Двери классов хлопали, стучали, их гонял несуществующий сквозняк. Свет в окнах стоял серый, как овсянка, и такой же клейкий.
Тук. Тук. Тук-тук.
Я повернула за угол, привычно стараясь не концентрироваться на действиях: ну, надо вперед. Значит, надо.
Тук.
Коридор за углом поспешно закончился, и я даже успела понять, что просыпаюсь, и стучат не двери, а в дверь. В мою дверь.
Боль получилась оглушительная и сразу во всем теле, она пульсировала в ритме стука в дверь, в ритме сердца, в ритме сбивчивых мыслей, еще намотанных на сон.
С этой мыслью я зажгла свет – еще один удар крови в голову – и пошла к двери, надевая очки. Серые очки, серая дигрессия безобидных стекол – это уже на уровне рефлексов: выше боли, выше памяти и уж куда выше, чем «2:15» на электронных часах.
Дверь открылась в ночной октябрь, и помимо очков стоило вспомнить о тапочках, а ночной рубашке не хватало халата поверх.
По ту сторону порога стоял Куарэ. Свет ронял на его лицо тень капюшона: есть такие легкие пайты, которые надевают под куртку. Мне такие не нравились. Пауза тянулась, я мерзла и, поначалу ошеломленная холодом, боль уверенно возмещала свое.
– Витглиц, простите, пожалуйста…
Я ждала. Я еще долго так могу.
– Они сказали, что вы все равно не придете, и я решил… То есть, осмелился. Словом, я могу вас пригласить?
Даже не подумал уточнить, куда. Или считает, что я пойму сама насчет этих самых «них», пойму, что имеется в виду вечеринка в честь прибытия новенького. Он слишком сосредоточен на себе самом.
Ну, разумеется.
– Нет.
А он действительно расстроен, и смотрит – поразительно – до сих пор мне в глаза, а не ниже.
– Про… Простите, Витглиц.
«Нет» подействовало на Куарэ странно: примерно так, как на меня холод. Он словно впервые взглянул на часы, он смотрел на меня так, будто я переоделась в ночную рубашку прямо перед ним. В каком бы состоянии ни пришел мсье Куарэ, сейчас он стремительно становился человеком.
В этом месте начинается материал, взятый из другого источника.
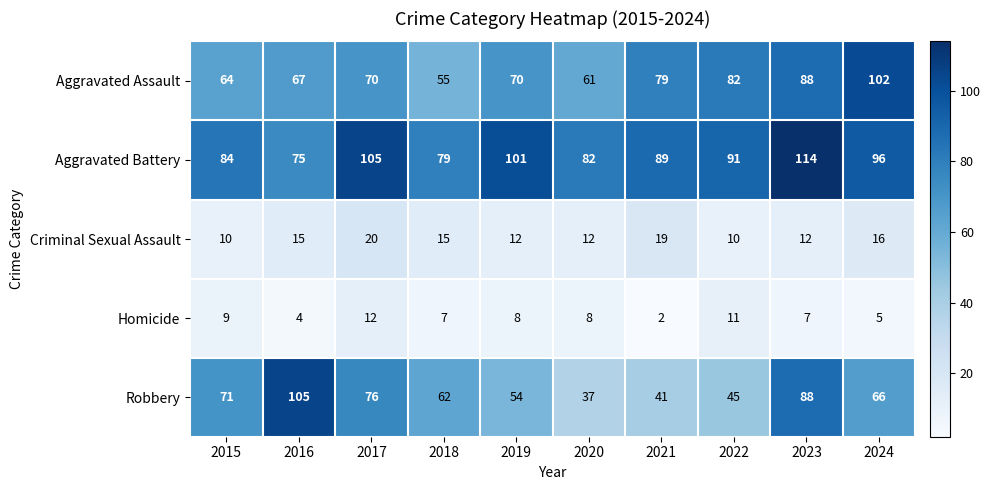

Rank the series at 2017 from highest to lowest value.

Aggravated Battery, Robbery, Aggravated Assault, Criminal Sexual Assault, Homicide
– Еще раз – простите меня, – покаянно произнес он. – Я сам не понимаю, что на меня нашло…
– Ничего страшного.
Неискренность в обмен на неискренность: меня крошит боль ночной побудки, а он хорошо понимает, почему пришел. Ужасающая банальность в полтретьего ночи – продрогшая, пахнущая пылью, болью и моим любопытством. Во мне зрели вопросы.
– Куарэ?
И снова – взгляд. Взгляд из-за плеча, из тени капюшона дурацкой пайты. Взгляд, который дал мне по крайней мере часть ответов. В принципе, я уже почти все поняла.
Но все равно:
– Зайдите, пожалуйста.
Он пил крепкий чай, украдкой косился на мои очки, на волосы (мало того что седые, еще и встрепанные). На грудь тоже косился, но мало. Впрочем, даже без наблюдения за его взглядами было очевидно, ради чего он пришел.
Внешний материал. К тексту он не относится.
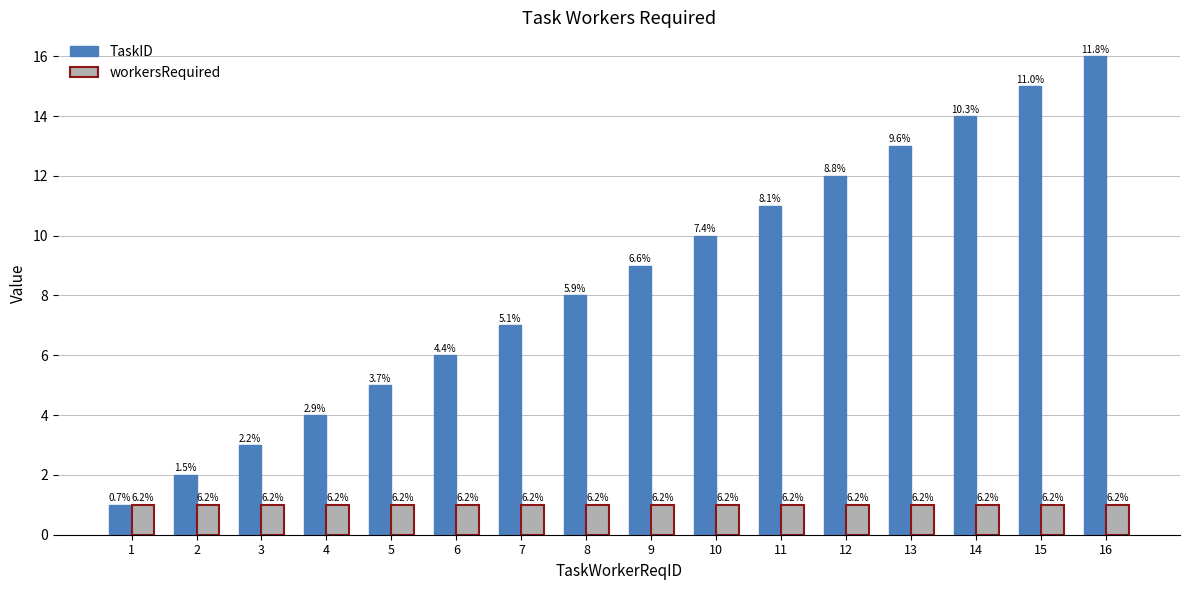

What is the minimum value shown in the chart?

1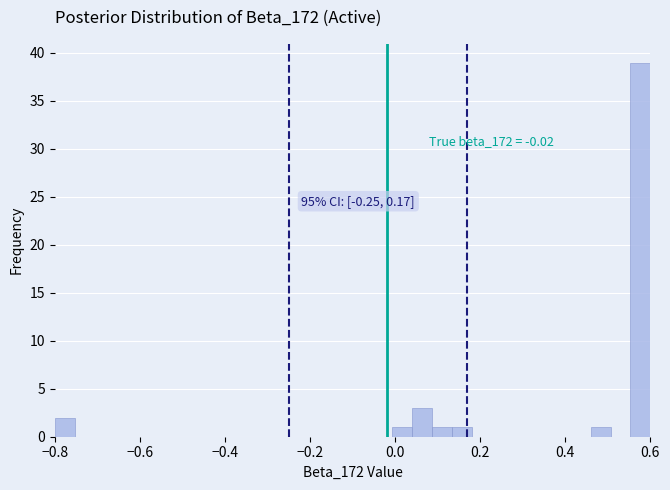

Around what value on the x-axis is the tallest bar? Give the approximate position of its centre, as read against the axis.

0.58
– Очень приятный чай, – хрипловато сказал Куарэ, подумал и деликатно откашлялся. – Что это?
– «Красный» чай.
Мне было досадно: совершая лишние перемещения за тапочками и халатом, беспокоясь о том, как бы не приспустились очки, я передержала заварку.
Давно я так не делала.
Капсула с обезболивающим потрескивала в кармане, как пригоршня искр.
– Теплый, – сказал вдруг Анатоль с улыбкой и поставил чашку на стол. – Спасибо вам большое.
– Не за что.
От него сложно пахло – сложно и остро. Я слышала преподавательское общежитие (гель для душа, сырость, пот, еда – не какая-то конкретная, а некая общая идея разогретой в микроволновке еды), слышала других людей. И я слышала алкоголь.